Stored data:
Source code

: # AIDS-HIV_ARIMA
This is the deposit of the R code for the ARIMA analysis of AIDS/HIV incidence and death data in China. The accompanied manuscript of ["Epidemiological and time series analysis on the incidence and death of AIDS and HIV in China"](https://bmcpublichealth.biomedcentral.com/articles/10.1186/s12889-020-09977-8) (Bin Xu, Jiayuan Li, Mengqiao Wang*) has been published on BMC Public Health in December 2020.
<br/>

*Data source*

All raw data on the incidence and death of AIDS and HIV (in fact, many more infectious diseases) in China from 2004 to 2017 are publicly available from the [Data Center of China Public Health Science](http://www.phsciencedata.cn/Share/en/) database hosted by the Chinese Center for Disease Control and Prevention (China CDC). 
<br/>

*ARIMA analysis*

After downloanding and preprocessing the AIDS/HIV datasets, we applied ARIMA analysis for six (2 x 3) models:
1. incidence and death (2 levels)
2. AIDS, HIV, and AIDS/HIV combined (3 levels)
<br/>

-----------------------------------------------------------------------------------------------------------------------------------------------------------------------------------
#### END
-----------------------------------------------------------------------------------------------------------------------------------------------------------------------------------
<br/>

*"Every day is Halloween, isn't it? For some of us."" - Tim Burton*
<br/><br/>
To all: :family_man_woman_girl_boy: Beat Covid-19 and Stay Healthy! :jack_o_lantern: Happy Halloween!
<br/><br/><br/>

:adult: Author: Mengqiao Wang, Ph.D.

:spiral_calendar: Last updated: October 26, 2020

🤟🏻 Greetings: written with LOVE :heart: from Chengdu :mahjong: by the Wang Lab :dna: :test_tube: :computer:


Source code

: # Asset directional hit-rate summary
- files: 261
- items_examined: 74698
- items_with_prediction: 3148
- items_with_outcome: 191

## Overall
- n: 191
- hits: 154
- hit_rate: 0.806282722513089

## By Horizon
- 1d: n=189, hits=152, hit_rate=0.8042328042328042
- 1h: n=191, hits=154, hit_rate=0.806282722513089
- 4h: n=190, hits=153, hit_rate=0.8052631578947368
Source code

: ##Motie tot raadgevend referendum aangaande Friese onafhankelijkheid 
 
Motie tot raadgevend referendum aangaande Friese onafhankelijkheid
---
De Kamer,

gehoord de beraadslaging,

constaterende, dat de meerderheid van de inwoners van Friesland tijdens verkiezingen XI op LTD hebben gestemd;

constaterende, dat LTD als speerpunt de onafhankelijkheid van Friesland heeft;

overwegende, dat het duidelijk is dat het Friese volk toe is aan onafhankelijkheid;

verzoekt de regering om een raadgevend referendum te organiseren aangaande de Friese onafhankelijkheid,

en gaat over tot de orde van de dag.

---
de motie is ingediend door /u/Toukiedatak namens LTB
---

Action item
Render every line of each of the entries as a JSON list of strings, with one string per line and blank lines omitted.

Output
[
  "Source code",
  ": # AIDS-HIV_ARIMA",
  "This is the deposit of the R code for the ARIMA analysis of AIDS/HIV incidence and death data in China. The accompanied manuscript of [\"Epidemiological and time series analysis on the incidence and death of AIDS and HIV in China\"](https://bmcpublichealth.biomedcentral.com/articles/10.1186/s12889-020-09977-8) (Bin Xu, Jiayuan Li, Mengqiao Wang*) has been published on BMC Public Health in December 2020.",
  "<br/>",
  "*Data source*",
  "All raw data on the incidence and death of AIDS and HIV (in fact, many more infectious diseases) in China from 2004 to 2017 are publicly available from the [Data Center of China Public Health Science](http://www.phsciencedata.cn/Share/en/) database hosted by the Chinese Center for Disease Control and Prevention (China CDC). ",
  "<br/>",
  "*ARIMA analysis*",
  "After downloanding and preprocessing the AIDS/HIV datasets, we applied ARIMA analysis for six (2 x 3) models:",
  "1. incidence and death (2 levels)",
  "2. AIDS, HIV, and AIDS/HIV combined (3 levels)",
  "<br/>",
  "-----------------------------------------------------------------------------------------------------------------------------------------------------------------------------------",
  "#### END",
  "-----------------------------------------------------------------------------------------------------------------------------------------------------------------------------------",
  "<br/>",
  "*\"Every day is Halloween, isn't it? For some of us.\"\" - Tim Burton*",
  "<br/><br/>",
  "To all: :family_man_woman_girl_boy: Beat Covid-19 and Stay Healthy! :jack_o_lantern: Happy Halloween!",
  "<br/><br/><br/>",
  ":adult: Author: Mengqiao Wang, Ph.D.",
  ":spiral_calendar: Last updated: October 26, 2020",
  "🤟🏻 Greetings: written with LOVE :heart: from Chengdu :mahjong: by the Wang Lab :dna: :test_tube: :computer:",
  "Source code",
  ": # Asset directional hit-rate summary",
  "- files: 261",
  "- items_examined: 74698",
  "- items_with_prediction: 3148",
  "- items_with_outcome: 191",
  "## Overall",
  "- n: 191",
  "- hits: 154",
  "- hit_rate: 0.806282722513089",
  "## By Horizon",
  "- 1d: n=189, hits=152, hit_rate=0.8042328042328042",
  "- 1h: n=191, hits=154, hit_rate=0.806282722513089",
  "- 4h: n=190, hits=153, hit_rate=0.8052631578947368",
  "Source code",
  ": ##Motie tot raadgevend referendum aangaande Friese onafhankelijkheid ",
  "Motie tot raadgevend referendum aangaande Friese onafhankelijkheid",
  "---",
  "De Kamer,",
  "gehoord de beraadslaging,",
  "constaterende, dat de meerderheid van de inwoners van Friesland tijdens verkiezingen XI op LTD hebben gestemd;",
  "constaterende, dat LTD als speerpunt de onafhankelijkheid van Friesland heeft;",
  "overwegende, dat het duidelijk is dat het Friese volk toe is aan onafhankelijkheid;",
  "verzoekt de regering om een raadgevend referendum te organiseren aangaande de Friese onafhankelijkheid,",
  "en gaat over tot de orde van de dag.",
  "---",
  "de motie is ingediend door /u/Toukiedatak namens LTB",
  "---"
]